What to work on
Pull out each line in the records that contains the word "tachometer", copying every such line in full.

Record extracts
----

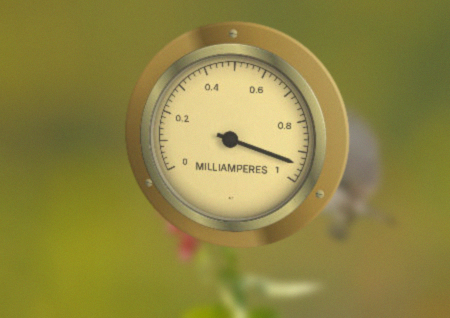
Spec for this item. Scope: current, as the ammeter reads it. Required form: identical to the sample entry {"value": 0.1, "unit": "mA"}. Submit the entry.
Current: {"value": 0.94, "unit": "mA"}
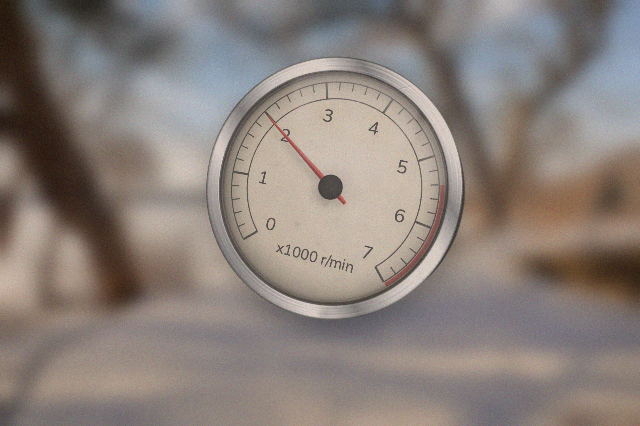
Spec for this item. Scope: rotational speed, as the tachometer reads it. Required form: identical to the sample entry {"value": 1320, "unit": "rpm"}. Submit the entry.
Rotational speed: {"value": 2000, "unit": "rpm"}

----

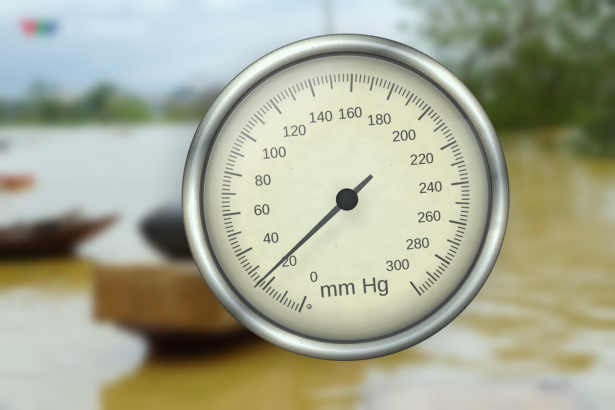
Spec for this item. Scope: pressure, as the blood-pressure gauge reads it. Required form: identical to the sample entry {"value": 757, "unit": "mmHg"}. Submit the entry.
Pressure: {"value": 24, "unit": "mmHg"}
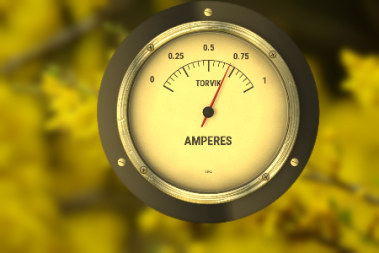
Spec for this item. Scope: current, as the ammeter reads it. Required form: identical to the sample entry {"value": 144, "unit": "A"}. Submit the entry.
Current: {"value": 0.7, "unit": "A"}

----

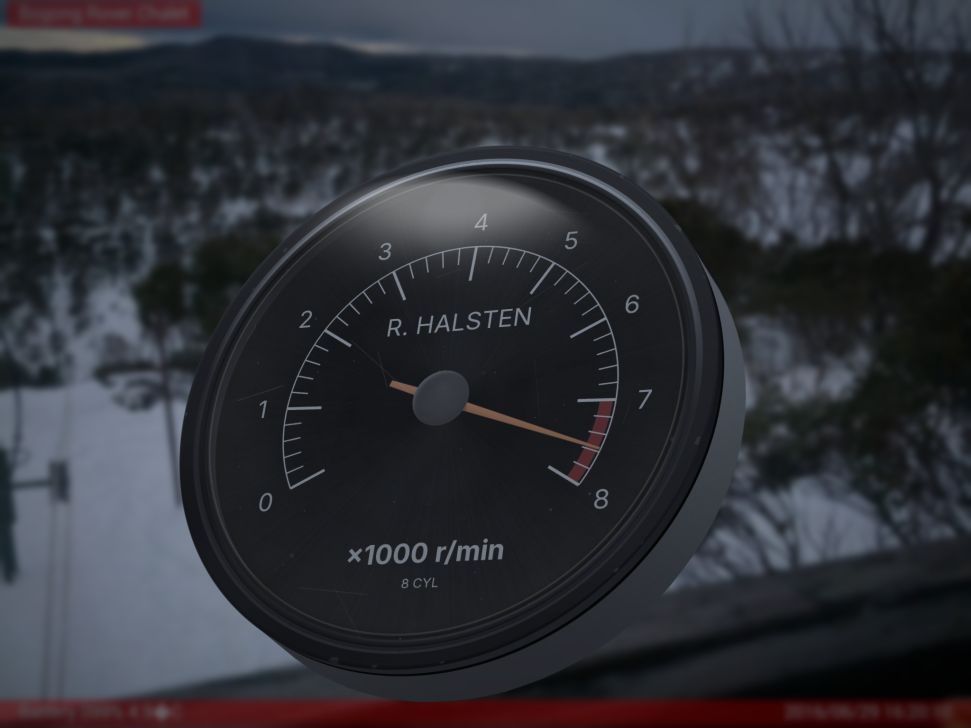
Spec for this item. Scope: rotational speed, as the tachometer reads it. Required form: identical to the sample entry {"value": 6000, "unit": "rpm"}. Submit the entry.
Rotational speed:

----

Result below
Spec for this item. Scope: rotational speed, as the tachometer reads it. Required form: identical to the sample entry {"value": 1320, "unit": "rpm"}. Submit the entry.
Spec for this item. Scope: rotational speed, as the tachometer reads it. Required form: identical to the sample entry {"value": 6000, "unit": "rpm"}. Submit the entry.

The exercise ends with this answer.